Ну, а если выгон занят старшими пацанами и девчонками для игры в лапту, можно поболеть за наших против Зубовки. Или побегать за мячом, если кто наподдаст его так, что он улетит далеко-далеко за пределы выгона, куда к речке…
   О том, что надо бы и домой, вспоминаешь только когда начинает смеркаться и приятелей, одного за одним, начинают вызывать матери, выйдя к воротам…
   - Пе-етька! До хаты!
   Ну, значит и мне пора. Домой.
   А дома…

       *        *        *
   Дома, уже в сенях чувствуется вкусный запах кулеша…
   Такой сильный и насыщенный, что слюну начинаешь сглатывать ещё до того, как откроешь дверь на кухню.
   А открыв её и ещё не переступив порога, встречаешься с ласковым и довольным взглядом деда:
   - Ну что, нагулялся? А у нас уже кулеш готов! Садись…

       *        *       *
   Если кто не в курсе, то кулеш – это блюдо, придуманное казаками Великого Луга*******. Основные его компоненты – вода и сало. Остальное, - что найдётся.
   У нас находились пшено и лук.
   Для начала, в холодную воду кладётся целая очищенная луковица. Как вода закипит, в неё засыпается предварительно перебранное, хорошо промытое пшено, которое варится на медленном огне до полной готовности.  Затем в суп добавляется мелко нарезанный картофель. Пока варится картофель, на сковородке до золотистого цвета обжариваются небольшие кубики сала и пошинкованная полукольцами луковица. Эту заправку добавляют в блюдо, когда картошка уже сварится. После чего суп ещё должен покипеть минут пять. А вот уже после этого – кулеш готов.
   Конечно, хорошо бы его ещё посыпать и мелко нарезанной зеленью, но… Какие укроп-петрушка в апреле месяце?
   Да и без них кулеш – это просто объедение!
   Сколько потом ни ел разных блюд, вот такой вкуснотищ-щи… Больше никогда.
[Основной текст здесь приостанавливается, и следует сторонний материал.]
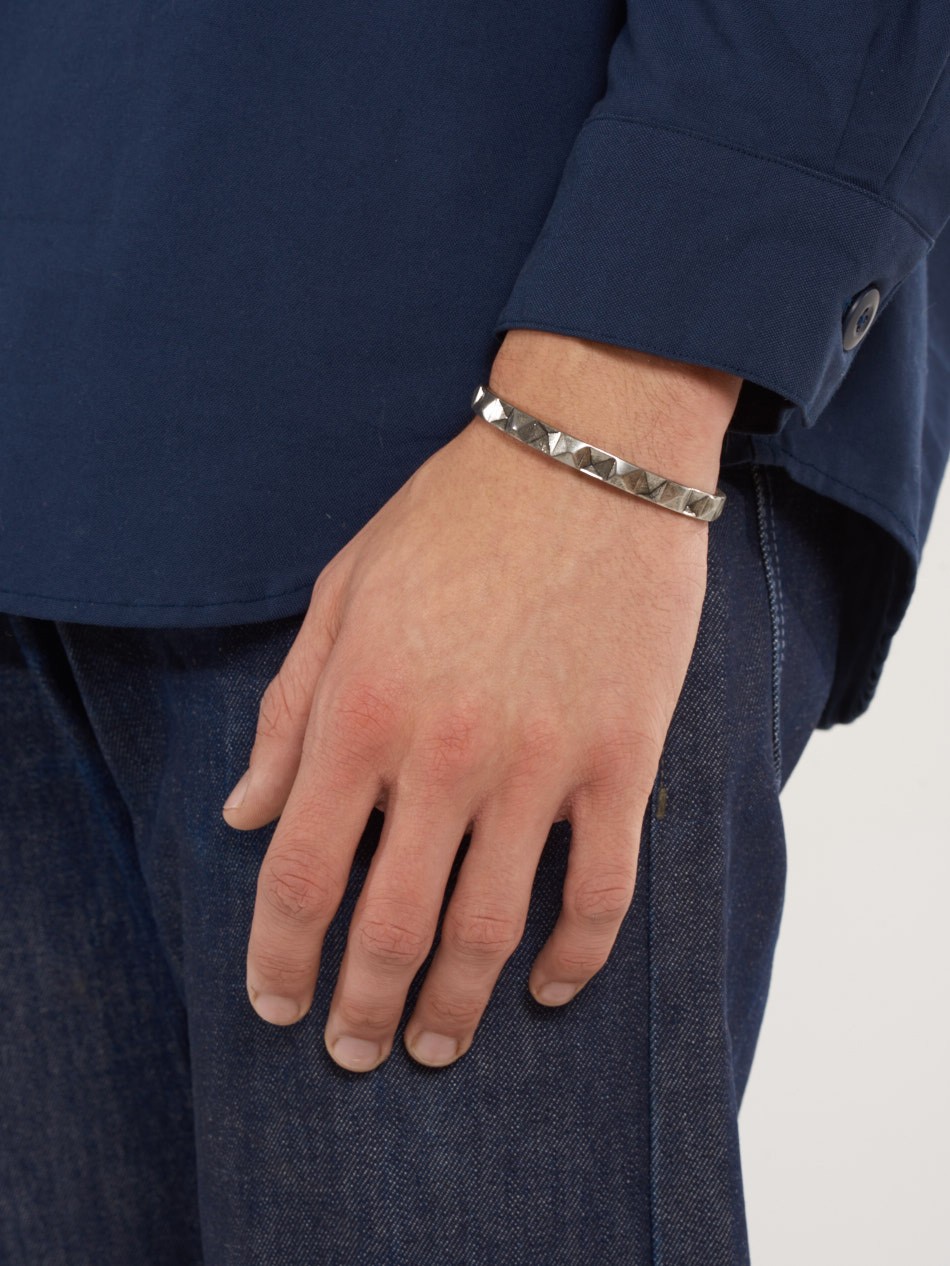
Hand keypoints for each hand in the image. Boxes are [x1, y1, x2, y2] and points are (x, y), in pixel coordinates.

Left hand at [222, 330, 740, 1070]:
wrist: (588, 456)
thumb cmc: (454, 517)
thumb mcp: (342, 595)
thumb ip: (288, 713)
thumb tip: (244, 815)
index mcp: (361, 709)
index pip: (299, 872)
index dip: (279, 956)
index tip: (276, 1001)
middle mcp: (443, 753)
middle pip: (391, 925)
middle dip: (365, 1009)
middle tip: (356, 1051)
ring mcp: (540, 763)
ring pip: (491, 927)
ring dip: (457, 1007)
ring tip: (439, 1047)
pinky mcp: (621, 758)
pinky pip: (602, 889)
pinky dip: (576, 957)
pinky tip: (549, 986)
   И сам варить пробовал. А что? Рецепт - вот он, всем известен.
   Но… Всё одно, не получалось, как тогда, у деда…
   Может, он какой секрет кулеша знал?
   Или я просто такой голодный был?..

   * грУба (уменьш. грубка, южнорусск.) – печь, печка.
   ** жмых (макуха, избоина, жмак) - семена масличных растений (например, подсолнечника) после выделения из них прессованием масла, побочный продукт маслобойного производства. Концентрированный корм для сельскохозяйственных  животных с большим содержанием протеина (15-40%).
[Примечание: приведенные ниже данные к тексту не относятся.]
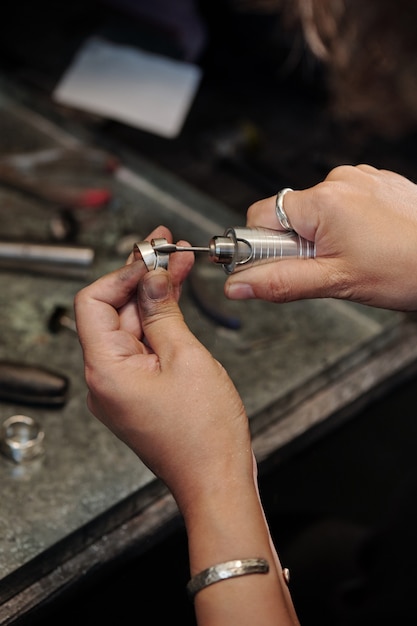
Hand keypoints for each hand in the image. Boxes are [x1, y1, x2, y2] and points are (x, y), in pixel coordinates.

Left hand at [74, 226, 250, 513]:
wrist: (216, 479)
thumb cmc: (204, 435)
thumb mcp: (186, 357)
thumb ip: (162, 312)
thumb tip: (151, 277)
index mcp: (107, 370)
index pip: (93, 301)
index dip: (122, 273)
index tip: (150, 256)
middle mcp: (105, 379)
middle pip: (112, 311)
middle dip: (142, 278)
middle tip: (168, 249)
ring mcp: (121, 386)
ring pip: (130, 326)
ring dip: (153, 296)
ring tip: (178, 265)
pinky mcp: (137, 390)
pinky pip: (141, 347)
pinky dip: (158, 322)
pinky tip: (176, 299)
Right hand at [224, 165, 416, 310]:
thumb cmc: (408, 267)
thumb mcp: (336, 282)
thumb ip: (280, 282)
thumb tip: (238, 285)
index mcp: (323, 201)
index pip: (259, 216)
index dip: (262, 246)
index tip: (279, 264)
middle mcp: (339, 180)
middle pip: (288, 214)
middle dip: (296, 243)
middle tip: (325, 266)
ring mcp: (361, 179)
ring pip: (316, 211)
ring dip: (321, 235)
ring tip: (352, 256)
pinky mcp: (376, 183)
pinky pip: (342, 204)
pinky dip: (345, 224)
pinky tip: (366, 242)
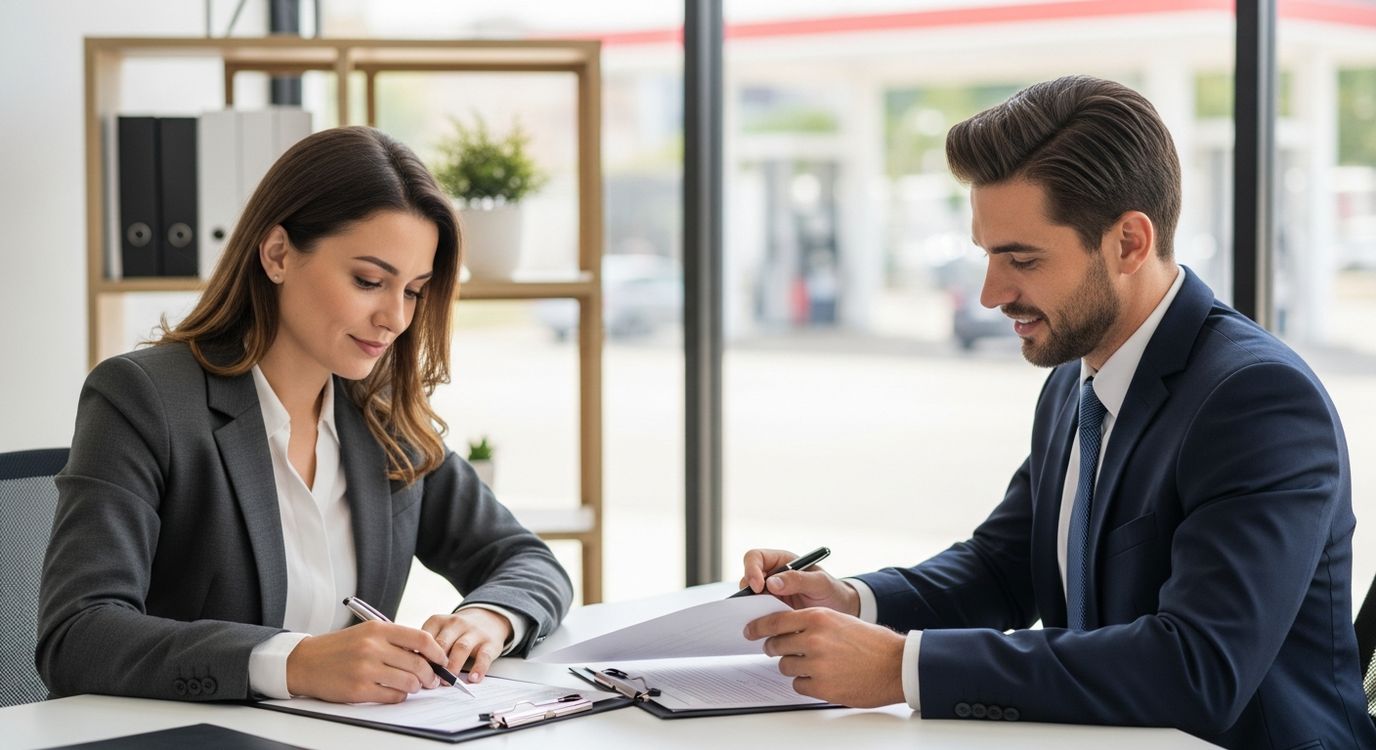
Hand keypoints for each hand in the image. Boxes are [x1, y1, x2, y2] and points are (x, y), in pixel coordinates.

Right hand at [286, 621, 444, 703]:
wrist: (305, 662)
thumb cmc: (339, 647)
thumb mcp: (367, 633)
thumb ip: (394, 640)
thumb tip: (426, 655)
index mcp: (378, 629)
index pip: (421, 639)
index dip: (437, 652)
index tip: (442, 660)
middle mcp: (373, 647)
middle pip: (418, 664)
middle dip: (430, 675)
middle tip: (432, 680)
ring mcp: (365, 669)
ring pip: (408, 682)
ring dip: (415, 687)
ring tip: (413, 686)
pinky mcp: (358, 690)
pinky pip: (393, 696)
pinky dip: (399, 696)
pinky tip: (395, 692)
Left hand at [422, 608, 512, 682]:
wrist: (487, 619)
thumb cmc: (456, 632)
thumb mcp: (439, 631)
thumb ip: (426, 646)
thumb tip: (410, 668)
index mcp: (438, 621)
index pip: (425, 638)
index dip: (419, 656)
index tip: (415, 671)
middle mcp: (456, 624)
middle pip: (442, 643)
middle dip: (435, 664)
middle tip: (430, 680)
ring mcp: (474, 632)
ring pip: (462, 648)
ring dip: (453, 667)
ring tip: (448, 682)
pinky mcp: (490, 642)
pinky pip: (484, 656)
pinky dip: (479, 668)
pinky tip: (473, 678)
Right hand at [739, 548, 859, 614]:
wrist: (840, 612)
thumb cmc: (832, 591)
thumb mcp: (820, 583)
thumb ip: (798, 580)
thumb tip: (771, 583)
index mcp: (781, 561)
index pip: (755, 558)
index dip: (751, 570)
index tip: (758, 586)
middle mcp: (771, 577)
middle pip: (747, 579)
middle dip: (746, 593)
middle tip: (753, 608)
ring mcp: (770, 596)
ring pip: (749, 600)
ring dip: (750, 609)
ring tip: (758, 622)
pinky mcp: (772, 613)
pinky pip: (758, 616)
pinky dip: (758, 622)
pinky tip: (764, 631)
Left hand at [744, 607, 906, 707]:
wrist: (895, 665)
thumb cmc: (872, 643)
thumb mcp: (839, 620)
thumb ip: (812, 623)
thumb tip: (785, 629)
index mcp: (817, 618)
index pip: (775, 622)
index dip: (758, 628)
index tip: (750, 632)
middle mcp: (814, 640)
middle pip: (776, 645)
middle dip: (775, 649)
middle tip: (779, 650)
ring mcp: (817, 665)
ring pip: (785, 667)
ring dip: (794, 666)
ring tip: (814, 665)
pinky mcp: (822, 687)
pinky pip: (798, 685)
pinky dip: (806, 683)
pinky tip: (822, 678)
   *** отруби – побочный продукт мукомольного производства, состоящий из оболочек зерна и остатков неотсортированной муки. Ценный корм для всех видов сельскохозяйственных  животных.
   **** выгон – земельный участок, лужайка, на которую в начале лета ВЫГОНялся скот на выпас.
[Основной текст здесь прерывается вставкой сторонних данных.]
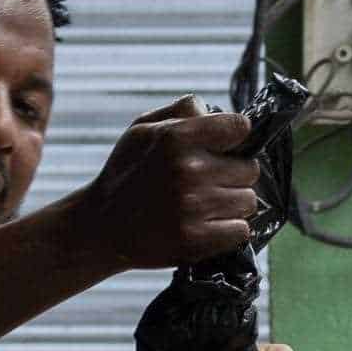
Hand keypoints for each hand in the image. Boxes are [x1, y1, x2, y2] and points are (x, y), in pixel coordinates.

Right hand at [56, 98, 261, 271]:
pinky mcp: (196, 240)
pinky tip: (207, 224)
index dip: (235, 137)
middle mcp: (188, 170)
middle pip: (250, 169)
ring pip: (248, 201)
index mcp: (175, 137)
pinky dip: (229, 229)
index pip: (240, 128)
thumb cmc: (125, 173)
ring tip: (205, 204)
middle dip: (233, 173)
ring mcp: (193, 207)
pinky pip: (241, 230)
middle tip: (209, 180)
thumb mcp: (142, 128)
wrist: (101, 227)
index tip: (224, 147)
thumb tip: (217, 112)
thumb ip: (182, 110)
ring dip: (232, 203)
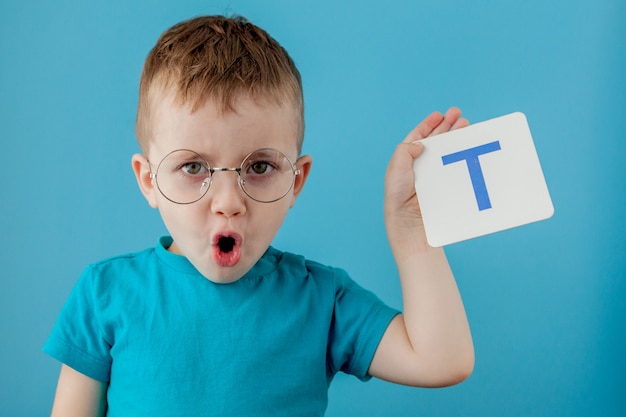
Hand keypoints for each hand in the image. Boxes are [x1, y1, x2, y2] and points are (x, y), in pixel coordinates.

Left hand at [384, 107, 468, 230]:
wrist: (410, 223)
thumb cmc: (398, 197)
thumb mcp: (395, 169)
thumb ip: (404, 151)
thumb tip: (419, 143)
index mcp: (406, 161)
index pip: (417, 138)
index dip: (428, 125)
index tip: (439, 114)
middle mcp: (420, 167)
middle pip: (435, 141)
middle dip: (447, 126)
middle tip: (458, 114)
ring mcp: (434, 176)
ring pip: (447, 152)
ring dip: (456, 137)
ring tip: (466, 125)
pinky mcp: (446, 186)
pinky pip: (456, 168)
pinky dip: (464, 157)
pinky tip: (470, 147)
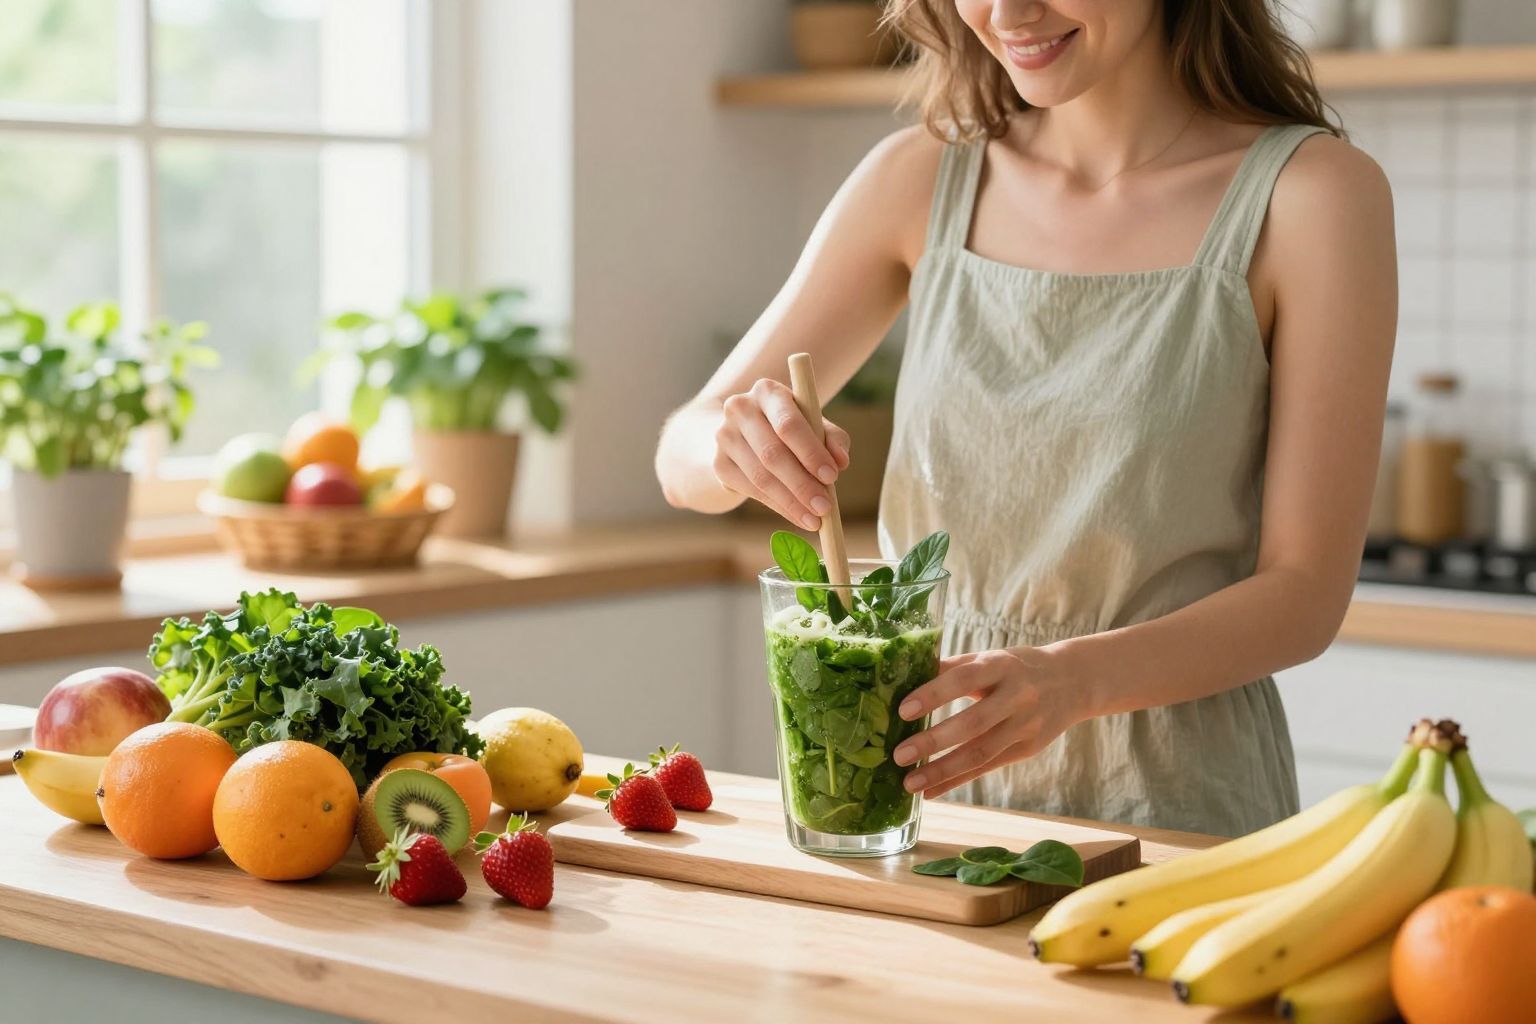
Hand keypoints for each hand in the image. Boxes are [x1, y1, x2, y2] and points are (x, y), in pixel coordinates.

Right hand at [710, 378, 850, 529]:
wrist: (744, 432)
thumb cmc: (788, 426)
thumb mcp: (813, 423)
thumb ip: (832, 438)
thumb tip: (841, 461)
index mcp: (767, 391)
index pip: (788, 423)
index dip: (811, 452)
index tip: (832, 476)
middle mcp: (740, 408)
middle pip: (772, 453)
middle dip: (802, 484)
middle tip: (824, 507)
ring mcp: (724, 436)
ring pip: (760, 476)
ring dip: (790, 501)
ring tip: (814, 518)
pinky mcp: (719, 463)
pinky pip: (750, 490)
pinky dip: (777, 505)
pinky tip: (796, 514)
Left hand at [891, 646, 1086, 798]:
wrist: (1073, 681)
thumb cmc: (1016, 667)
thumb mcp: (989, 657)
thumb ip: (953, 668)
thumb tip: (904, 676)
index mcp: (1001, 665)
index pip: (964, 679)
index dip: (934, 694)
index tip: (903, 710)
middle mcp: (1016, 696)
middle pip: (974, 722)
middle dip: (934, 741)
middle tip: (899, 755)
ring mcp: (1025, 725)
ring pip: (981, 752)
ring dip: (942, 771)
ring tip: (909, 783)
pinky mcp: (1028, 748)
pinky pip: (988, 767)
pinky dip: (957, 781)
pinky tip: (931, 792)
   ***** цибарка (южнорусск.)  - оцинкованное железное ведро, расширяющееся кверху.
   ******  Да дай ребёнку… Что он с ним сделает? Сам – как тот цыплёнок…
   ******* Великий Луг – заросшая лиственным лесом, тростником и рогозом широкая устьевая долина Днепра, плавни общей площадью около 400 кв. км, которые простирались от острова Хортица  почти на 100 км при ширине от 3 до 25 км. На Великом Лугу или в непосредственной близости от него располагалась Запорожская Сечь. Здесь казаки пасли скот, а сами плавни предоставляли им хорошую защиту. Так называемый "казачий", он же "плавневый" кулеш казаки готовили в то время, как укрывались на своих челнах-чайках в плавнях Великого Луга после набега на турок. Крупу в этом кулеше заменяли лишённые хлорофилла подводные прикорневые части водных растений, таких рогоз и т.д. Они сочные, мягкие, с высоким содержанием крахмалов, сахаров, гликозидов.